As it enters its final phase, the 2016 election campaign looms unusually noxious. Smart employers should act now to stop the bile from overflowing into their workplace.
This op-ed by
TELG managing principal R. Scott Oswald was published by Washington Business Journal on September 29, 2016. The full article is available at Washington Business Journal.
Guest Comment: How to make an election-free zone
Unless you work at a partisan organization, the best solution is to ban all political expression on company time. It’s time to declare your workplace as an election-free zone—Trump-free and Clinton-free. Without such a policy, employers risk at least three levels of damage:
• Lost productivity, as employees rile each other on issues unrelated to work. Senior staff may need to referee, which will waste further time and may cause lasting bitterness.
• Employee departures, in cases where a clash cannot be resolved.
• Employee lawsuits, as co-workers spout rhetoric that may be a “new normal” for presidential candidates but likely still counts as discrimination at work, even if it’s couched in political terms.
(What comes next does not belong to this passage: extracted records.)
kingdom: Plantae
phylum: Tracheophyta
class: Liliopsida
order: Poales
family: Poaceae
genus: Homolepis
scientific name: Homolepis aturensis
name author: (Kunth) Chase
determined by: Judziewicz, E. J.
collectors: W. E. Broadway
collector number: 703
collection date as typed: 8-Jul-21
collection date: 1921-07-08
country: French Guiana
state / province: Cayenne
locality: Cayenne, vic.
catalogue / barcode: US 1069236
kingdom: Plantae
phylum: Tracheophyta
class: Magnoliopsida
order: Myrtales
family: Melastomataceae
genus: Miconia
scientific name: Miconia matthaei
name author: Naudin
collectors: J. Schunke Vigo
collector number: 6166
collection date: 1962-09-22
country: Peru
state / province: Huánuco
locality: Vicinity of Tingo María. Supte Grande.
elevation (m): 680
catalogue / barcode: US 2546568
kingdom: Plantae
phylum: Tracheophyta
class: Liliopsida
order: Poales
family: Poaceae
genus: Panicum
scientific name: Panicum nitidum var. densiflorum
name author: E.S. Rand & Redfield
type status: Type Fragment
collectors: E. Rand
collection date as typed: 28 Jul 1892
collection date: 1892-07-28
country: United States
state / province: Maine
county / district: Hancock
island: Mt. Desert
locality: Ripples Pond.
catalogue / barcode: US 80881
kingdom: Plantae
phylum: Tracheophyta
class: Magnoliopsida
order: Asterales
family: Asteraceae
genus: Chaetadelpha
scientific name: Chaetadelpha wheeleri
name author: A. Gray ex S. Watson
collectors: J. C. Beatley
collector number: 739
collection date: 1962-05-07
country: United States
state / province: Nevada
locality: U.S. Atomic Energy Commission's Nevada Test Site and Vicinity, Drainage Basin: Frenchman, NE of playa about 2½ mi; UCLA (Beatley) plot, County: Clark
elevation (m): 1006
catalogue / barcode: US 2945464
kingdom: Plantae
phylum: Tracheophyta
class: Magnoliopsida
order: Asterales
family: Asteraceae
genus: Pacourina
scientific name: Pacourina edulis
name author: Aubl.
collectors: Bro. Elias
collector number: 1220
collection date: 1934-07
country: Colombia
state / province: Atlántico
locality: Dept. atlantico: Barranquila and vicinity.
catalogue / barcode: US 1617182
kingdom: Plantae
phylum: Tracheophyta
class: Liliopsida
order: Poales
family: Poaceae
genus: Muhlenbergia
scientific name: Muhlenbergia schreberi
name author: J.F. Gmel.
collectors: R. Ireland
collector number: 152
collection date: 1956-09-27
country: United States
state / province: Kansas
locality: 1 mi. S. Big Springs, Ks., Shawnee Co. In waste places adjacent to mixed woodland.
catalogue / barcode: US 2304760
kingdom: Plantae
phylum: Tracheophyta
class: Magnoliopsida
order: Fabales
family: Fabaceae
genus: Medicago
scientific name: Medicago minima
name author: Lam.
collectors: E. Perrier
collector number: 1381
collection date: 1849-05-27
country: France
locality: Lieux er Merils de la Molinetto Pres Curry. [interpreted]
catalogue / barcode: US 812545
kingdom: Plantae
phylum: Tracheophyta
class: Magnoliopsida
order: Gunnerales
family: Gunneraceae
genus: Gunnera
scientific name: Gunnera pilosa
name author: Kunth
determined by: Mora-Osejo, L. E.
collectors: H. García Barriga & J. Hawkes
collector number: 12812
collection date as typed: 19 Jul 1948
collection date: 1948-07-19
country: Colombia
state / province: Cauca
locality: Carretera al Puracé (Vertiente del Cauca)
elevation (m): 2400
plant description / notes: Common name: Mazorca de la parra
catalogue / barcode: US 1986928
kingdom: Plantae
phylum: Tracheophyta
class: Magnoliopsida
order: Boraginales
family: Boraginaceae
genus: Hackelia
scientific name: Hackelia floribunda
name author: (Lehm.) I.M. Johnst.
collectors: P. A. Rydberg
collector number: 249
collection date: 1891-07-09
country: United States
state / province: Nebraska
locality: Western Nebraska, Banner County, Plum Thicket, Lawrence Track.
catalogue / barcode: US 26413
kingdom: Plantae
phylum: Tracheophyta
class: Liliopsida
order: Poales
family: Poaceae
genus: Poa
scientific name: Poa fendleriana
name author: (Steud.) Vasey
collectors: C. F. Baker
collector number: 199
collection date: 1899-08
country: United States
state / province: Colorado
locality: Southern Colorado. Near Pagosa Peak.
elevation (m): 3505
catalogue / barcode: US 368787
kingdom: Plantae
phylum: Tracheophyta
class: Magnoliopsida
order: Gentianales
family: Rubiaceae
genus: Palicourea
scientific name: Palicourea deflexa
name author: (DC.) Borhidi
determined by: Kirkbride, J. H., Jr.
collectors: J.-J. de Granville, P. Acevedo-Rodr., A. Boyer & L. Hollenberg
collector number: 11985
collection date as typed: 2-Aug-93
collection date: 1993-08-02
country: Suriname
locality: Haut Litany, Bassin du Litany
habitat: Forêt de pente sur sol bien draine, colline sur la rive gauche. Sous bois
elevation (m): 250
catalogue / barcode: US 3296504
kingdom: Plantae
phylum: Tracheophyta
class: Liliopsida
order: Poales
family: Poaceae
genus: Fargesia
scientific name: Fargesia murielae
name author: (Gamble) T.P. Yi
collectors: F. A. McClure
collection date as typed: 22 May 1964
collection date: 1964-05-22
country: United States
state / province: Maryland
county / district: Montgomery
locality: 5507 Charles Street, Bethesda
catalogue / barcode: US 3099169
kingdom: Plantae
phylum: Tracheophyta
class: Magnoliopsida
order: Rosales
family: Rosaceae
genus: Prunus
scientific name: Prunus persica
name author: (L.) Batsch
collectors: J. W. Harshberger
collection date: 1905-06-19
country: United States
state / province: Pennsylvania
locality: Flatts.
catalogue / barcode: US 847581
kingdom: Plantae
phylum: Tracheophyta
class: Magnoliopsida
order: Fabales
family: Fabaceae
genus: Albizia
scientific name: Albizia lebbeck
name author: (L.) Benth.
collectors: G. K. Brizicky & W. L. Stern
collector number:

I’m not being partisan here, nor self-serving: As an employment attorney I represent individuals, not companies, so I don’t get paid to draft workplace rules. But the 2016 election already has divided our nation, and I believe that employers can help the situation — and themselves — by demanding civility during the workweek.
Is it lawful to ban partisan chatter at work? In most circumstances, yes — even in jurisdictions like D.C., which forbids discrimination on the basis of political affiliation, a completely neutral blanket policy should raise no concerns.